Bien sûr, il s'y était attendu dès qu'il avait entendu l'un des soldats, annoncer la « glorieuse » nouvelle à sa base. Mais même ainsi, rien n'aurait pu le préparer à ce à quoi il dut faire face ensuite. Des centaines, des milliers de gens, hurlant et vociférant, réclamant sa mort dans chacune de leur parole. Une mort lente et douloureuse, faite de torture et de souffrances inimaginables. Sauf que ces tortures et ces souffrances il les avait déjà goûtés plus qu'ils ne pourraient jamais le savoir et ce n'était pas tant les mots que le ton et le nombre qui l'avaient blessé, désorienté et désemparé.
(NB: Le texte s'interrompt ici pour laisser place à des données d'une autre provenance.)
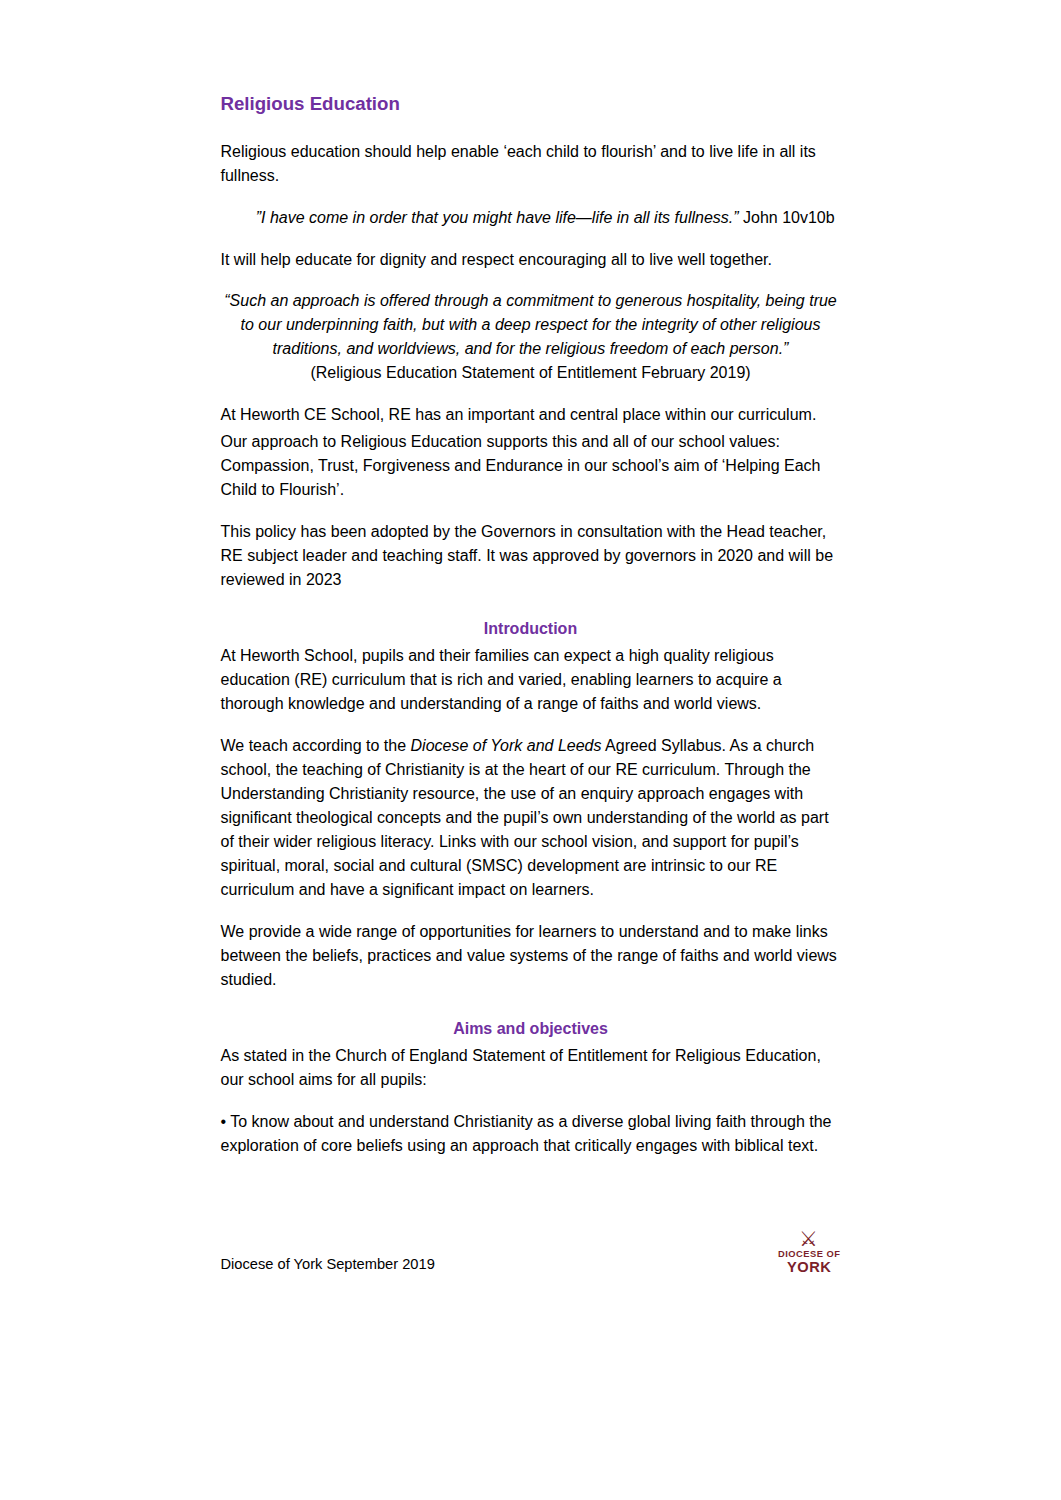Religious Education
Religious education should help enable ‘each child to flourish’ and to live life in all its fullness.
”I have come in order that you might have life—life in all its fullness.” John 10v10b
It will help educate for dignity and respect encouraging all to live well together.
“Such an approach is offered through a commitment to generous hospitality, being true to our underpinning faith, but with a deep respect for the integrity of other religious traditions, and worldviews, and for the religious freedom of each person.”
(Religious Education Statement of Entitlement February 2019)
At Heworth CE School, RE has an important and central place within our curriculum.
Our approach to Religious Education supports this and all of our school values: Compassion, Trust, Forgiveness and Endurance in our school’s aim of ‘Helping Each Child to Flourish’.
This policy has been adopted by the Governors in consultation with the Head teacher, RE subject leader and teaching staff. It was approved by governors in 2020 and will be reviewed in 2023
Introduction
At Heworth School, pupils and their families can expect a high quality religious education (RE) curriculum that is rich and varied, enabling learners to acquire a thorough knowledge and understanding of a range of faiths and world views.
We teach according to the Diocese of York and Leeds Agreed Syllabus. As a church school, the teaching of Christianity is at the heart of our RE curriculum. Through the Understanding Christianity resource, the use of an enquiry approach engages with significant theological concepts and the pupil’s own understanding of the world as part of their wider religious literacy. Links with our school vision, and support for pupil’s spiritual, moral, social and cultural (SMSC) development are intrinsic to our RE curriculum and have a significant impact on learners.
We provide a wide range of opportunities for learners to understand and to make links between the beliefs, practices and value systems of the range of faiths and world views studied.
Aims and objectives
As stated in the Church of England Statement of Entitlement for Religious Education, our school aims for all pupils:
• To know about and understand Christianity as a diverse global living faith through the exploration of core beliefs using an approach that critically engages with biblical text.
Diocese of York September 2019
⚔ DIOCESE OF YORK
Ce qu'il avait fait, il le savait, la haine, il la connaissait, mais d'une telle ampleur… ça l'avait terrorisé. Et le fait de ne pas pouvoir les voir, de ne pas pouvoir affronter leur regard, anticiper les coups qui pleuvaient à flot, n'avait rien arrangé.
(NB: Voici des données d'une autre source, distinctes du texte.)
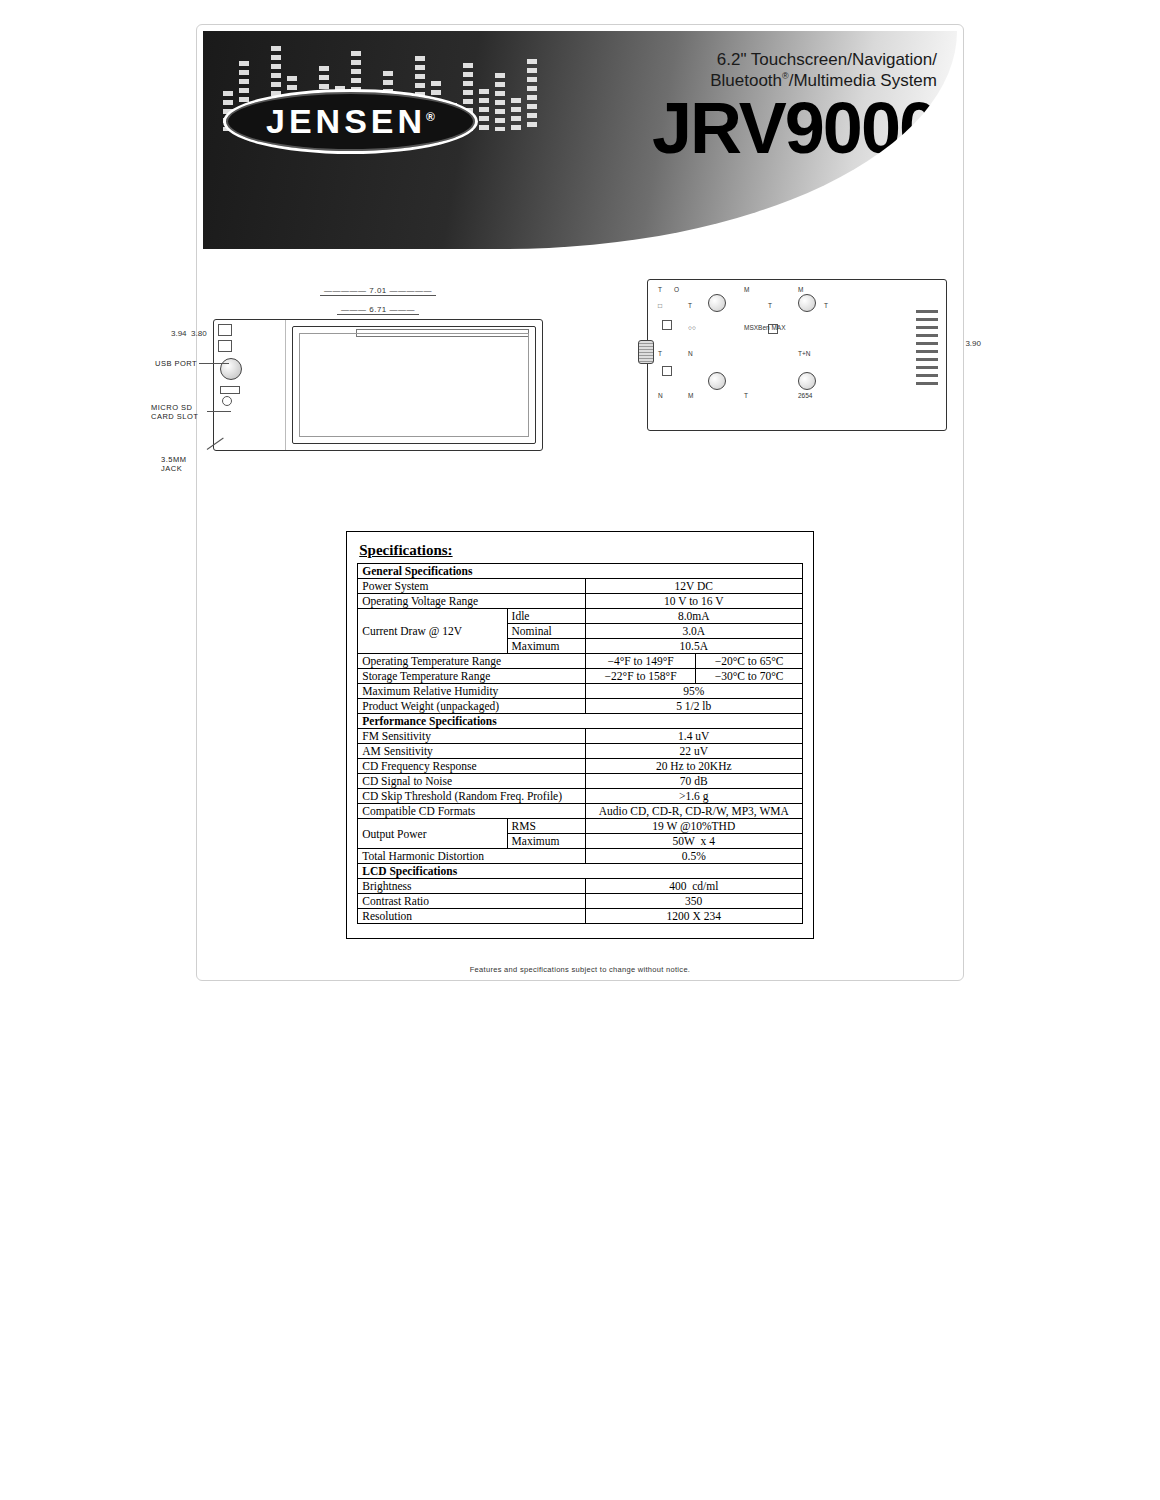JENSEN®
6.2" Touchscreen/Navigation/
Bluetooth®/Multimedia System
JRV9000
————— 7.01 —————
——— 6.71 ———
3.94 3.80
USB PORT
MICRO SD
CARD SLOT
3.5MM
JACK
3.90
T
O
M
M
T
T
□
T
○○
MSXBen MAX
T
N
T+N
N
M
T
2654
Specifications:
| General Specifications |
| Power System | 12V DC |
| Operating Voltage Range | 10 V to 16 V |
| Current Draw @ 12V | Idle | 8.0mA |
| Nominal | 3.0A |
| Maximum | 10.5A |
| Operating Temperature Range | −4°F to 149°F | −20°C to 65°C |
| Storage Temperature Range | −22°F to 158°F | −30°C to 70°C |
| Maximum Relative Humidity | 95% |
| Product Weight (unpackaged) | 5 1/2 lb |
| Performance Specifications |
| FM Sensitivity | 1.4 uV |
| AM Sensitivity | 22 uV |
| CD Frequency Response | 20 Hz to 20KHz |
| CD Signal to Noise | 70 dB |
| CD Skip Threshold (Random Freq. Profile) | >1.6 g |
| Compatible CD Formats | Audio CD, CD-R, CD-R/W, MP3, WMA |
| Output Power | RMS | 19 W @10%THD |
| Maximum | 50W x 4 |
| Total Harmonic Distortion | 0.5% |
| LCD Specifications |
| Brightness | 400 cd/ml |
| Contrast Ratio | 350 |
| Resolution | 1200 X 234 |
Features and specifications subject to change without notice.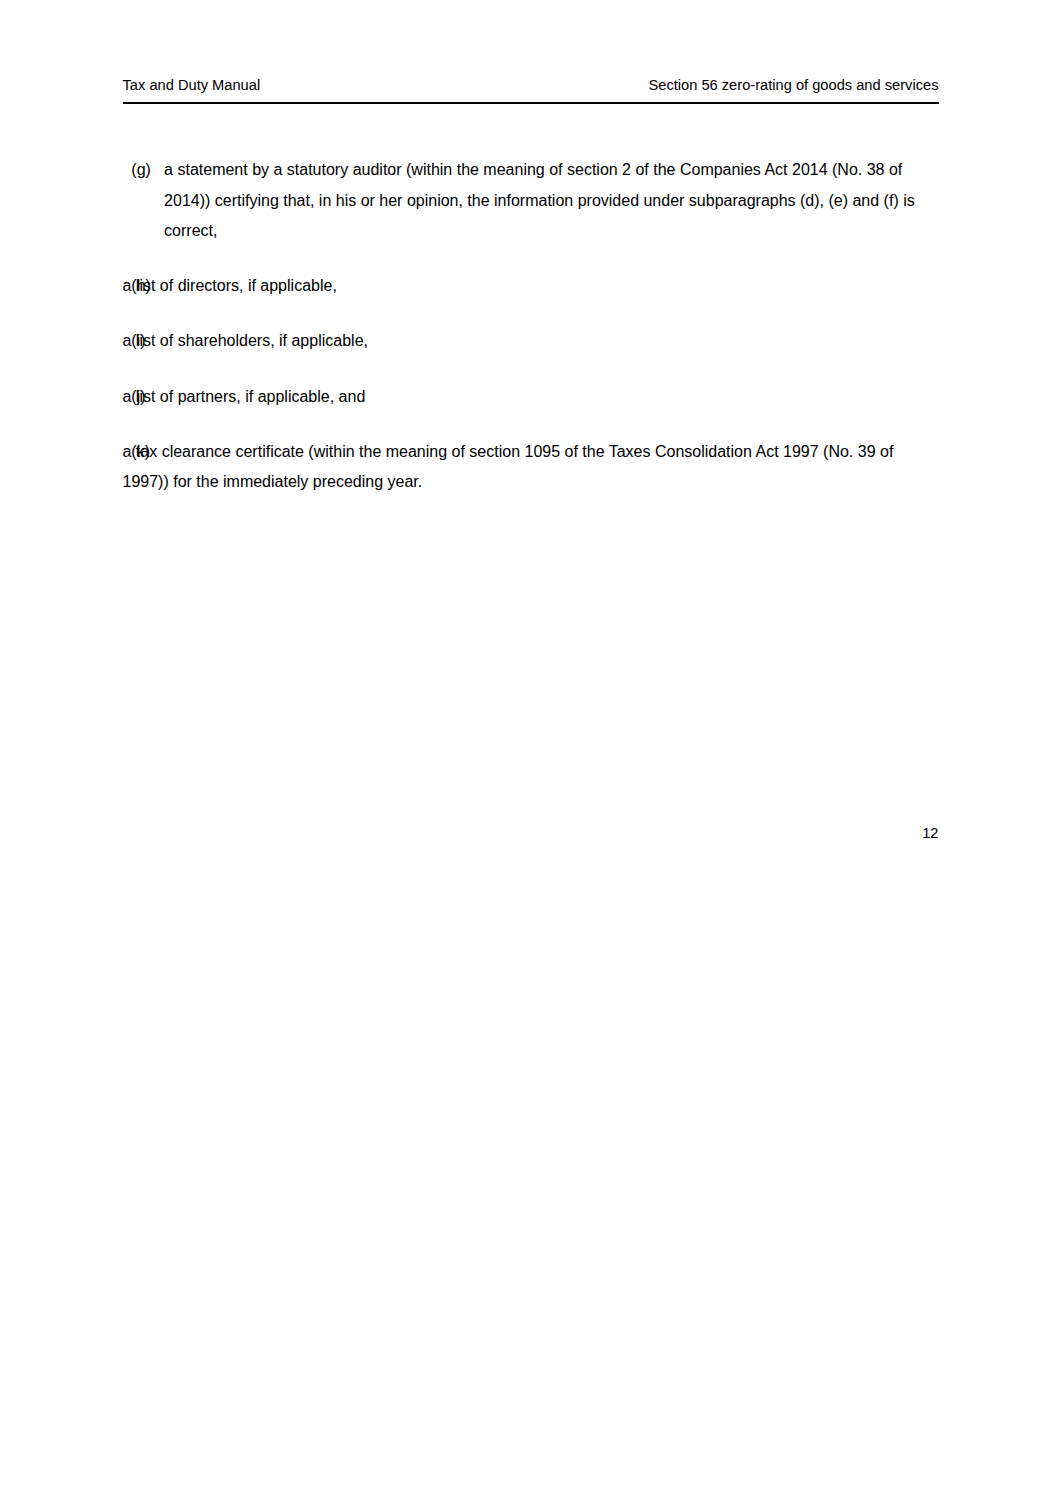Tax and Duty Manual
Section 56 zero-rating of goods and services
(g) a statement by a statutory auditor (within the meaning of section 2 of the Companies Act 2014 (No. 38 of 2014)) certifying that, in his or her opinion, the information provided under subparagraphs (d), (e) and (f) is correct,
(h) a list of directors, if applicable,
(i) a list of shareholders, if applicable,
(j) a list of partners, if applicable, and
(k) a tax clearance certificate (within the meaning of section 1095 of the Taxes Consolidation Act 1997 (No. 39 of 1997)) for the immediately preceding year.
12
Il avait presque accueillit avec délivrance, derrière la douleur et le regret, le coup de poignard qui lui avait transpercé le flan et il s'était enfin cru mourir alors, mais…
Kyros… ?
Oui… il l'avait protégé.
Pourquoi ?
Moi aussi… moi aussi, je t'aime…Ce pouvait-il qu'il l'ait vraiment pensé ?
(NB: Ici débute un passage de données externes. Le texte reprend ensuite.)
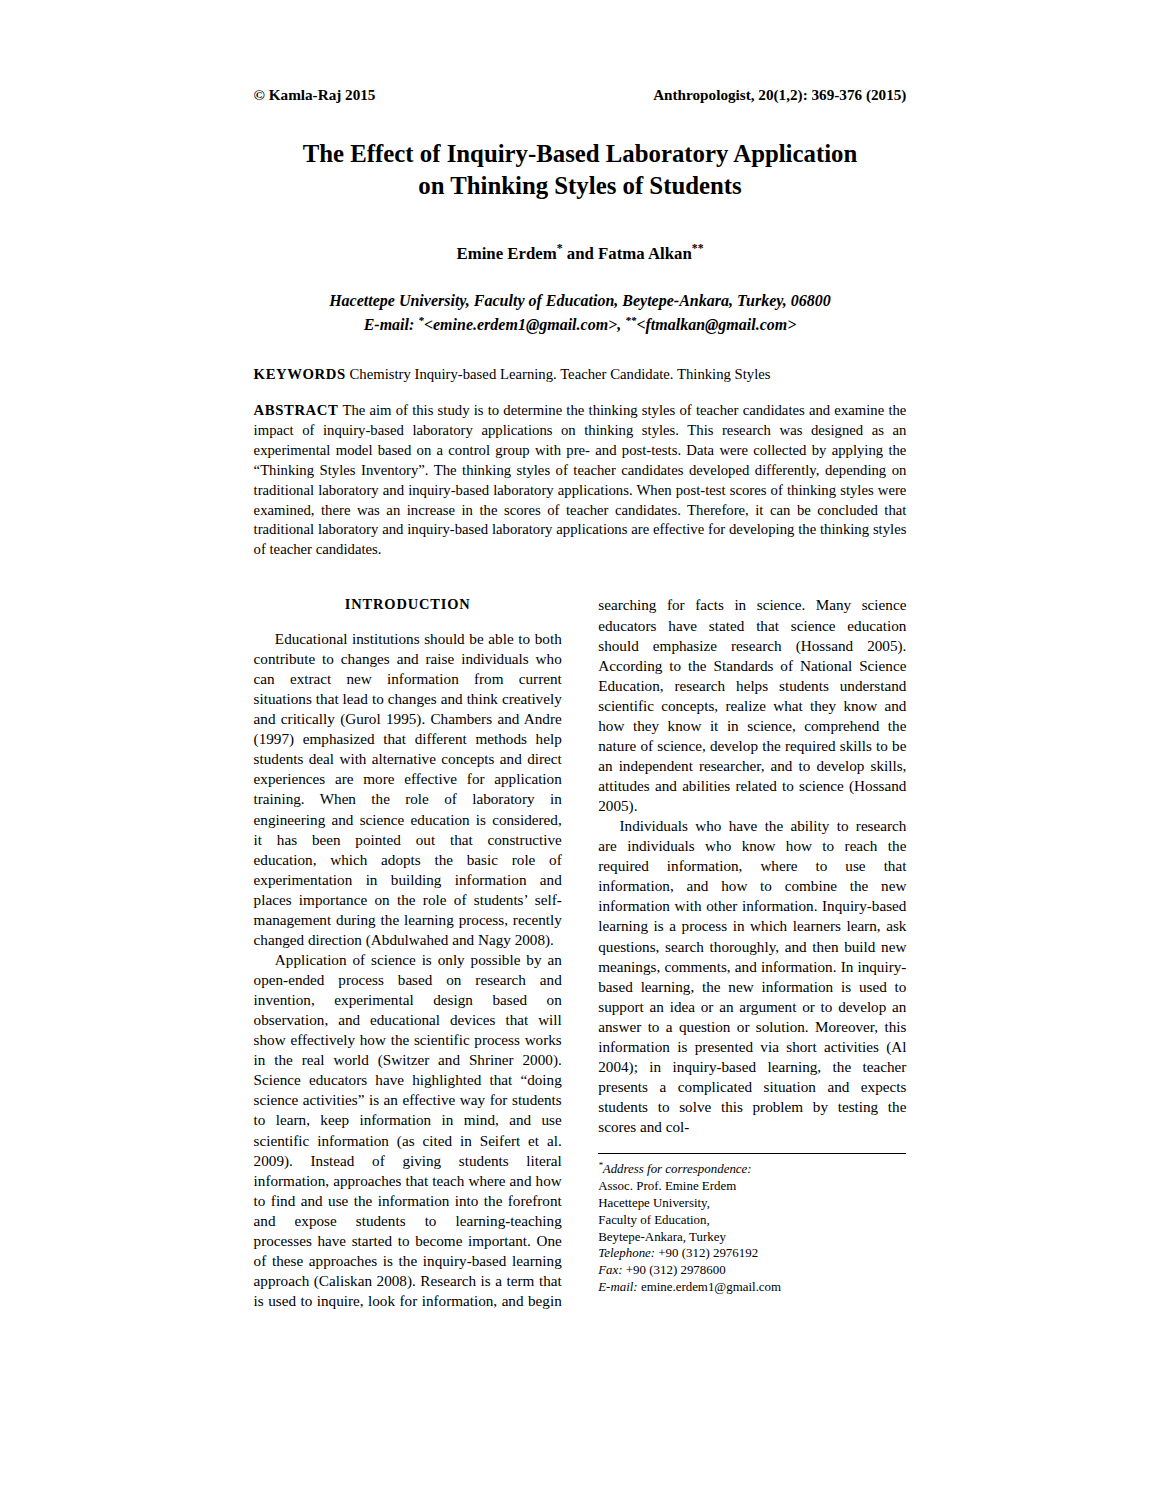© Kamla-Raj 2015 Anthropologist, 20(1,2): 369-376 (2015)
The Effect of Inquiry-Based Laboratory Application
on Thinking Styles of Students
Emine Erdem* and Fatma Alkan**
Hacettepe University, Faculty of Education, Beytepe-Ankara, Turkey, 06800
E-mail: *<emine.erdem1@gmail.com>, **<ftmalkan@gmail.com>
KEYWORDS Chemistry Inquiry-based Learning. Teacher Candidate. Thinking Styles
ABSTRACT The aim of this study is to determine the thinking styles of teacher candidates and examine the impact of inquiry-based laboratory applications on thinking styles. This research was designed as an experimental model based on a control group with pre- and post-tests. Data were collected by applying the “Thinking Styles Inventory”. The thinking styles of teacher candidates developed differently, depending on traditional laboratory and inquiry-based laboratory applications. When post-test scores of thinking styles were examined, there was an increase in the scores of teacher candidates. Therefore, it can be concluded that traditional laboratory and inquiry-based laboratory applications are effective for developing the thinking styles of teacher candidates.
INTRODUCTION
Educational institutions should be able to both contribute to changes and raise individuals who can extract new information from current situations that lead to changes and think creatively and critically (Gurol 1995). Chambers and Andre (1997) emphasized that different methods help students deal with alternative concepts and direct experiences are more effective for application training. When the role of laboratory in engineering and science education is considered, it has been pointed out that constructive education, which adopts the basic role of experimentation in building information and places importance on the role of students’ self-management during the learning process, recently changed direction (Abdulwahed and Nagy 2008).
Application of science is only possible by an open-ended process based on research and invention, experimental design based on observation, and educational devices that will show effectively how the scientific process works in the real world (Switzer and Shriner 2000). Science educators have highlighted that “doing science activities” is an effective way for students to learn, keep information in mind, and use scientific information (as cited in Seifert et al. 2009). Instead of giving students literal information, approaches that teach where and how to find and use the information into the forefront and expose students to learning-teaching processes have started to become important. One of these approaches is the inquiry-based learning approach (Caliskan 2008). Research is a term that is used to inquire, look for information, and begin searching for facts in science. Many science educators have stated that science education should emphasize research (Hossand 2005). According to the Standards of National Science Education, research helps students understand scientific concepts, realize what they know and how they know it in science, comprehend the nature of science, develop the required skills to be an independent researcher, and to develop skills, attitudes and abilities related to science (Hossand 2005).
Individuals who have the ability to research are individuals who know how to reach the required information, where to use that information, and how to combine the new information with other information. Inquiry-based learning is a process in which learners learn, ask questions, search thoroughly, and then build new meanings, comments, and information. In inquiry-based learning, the new information is used to support an idea or an argument or to develop an answer to a question or solution. Moreover, this information is presented via short activities (Al 2004); in inquiry-based learning, the teacher presents a complicated situation and expects students to solve this problem by testing the scores and col-
*Address for correspondence:
Assoc. Prof. Emine Erdem
Hacettepe University,
Faculty of Education,
Beytepe-Ankara, Turkey
Telephone: +90 (312) 2976192
Fax: +90 (312) 2978600
E-mail: emine.erdem1@gmail.com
Ce pouvait-il…Il fut coupé dans le cours de ses idées par un léger mouvement qui chiffonna un peu le drap sous sa main. Il prit alors conscience du souffle léger qui s'élevait près de lui et bougea doucement ses doigts pour venir les glisser dans la chevelure qui se répandait doucement sur le rebord du lit. Ils se fondirent sans mal dans la masse fine et douce et remontèrent, hésitant et presque tremblant jusqu'au bord d'un visage dont il entreprit alors de tracer doucement les traits.
Sa respiration se bloqua dans sa poitrine lorsqu'il en reconnu les contours gravés dans sa mémoire et plus encore lorsque la personne ronchonna un peu, manquant de le faire rire si ce n'avait été les circonstances, et s'éveilla.
Ses doigts glissèrent du visage alors que celui-ci se relevait pour tomber dans une main chaude et calleuse qui se resserra quelque peu en une caresse.
_ Bienvenu dans le monde des vivants, souffla une voix groggy mais visiblement heureuse.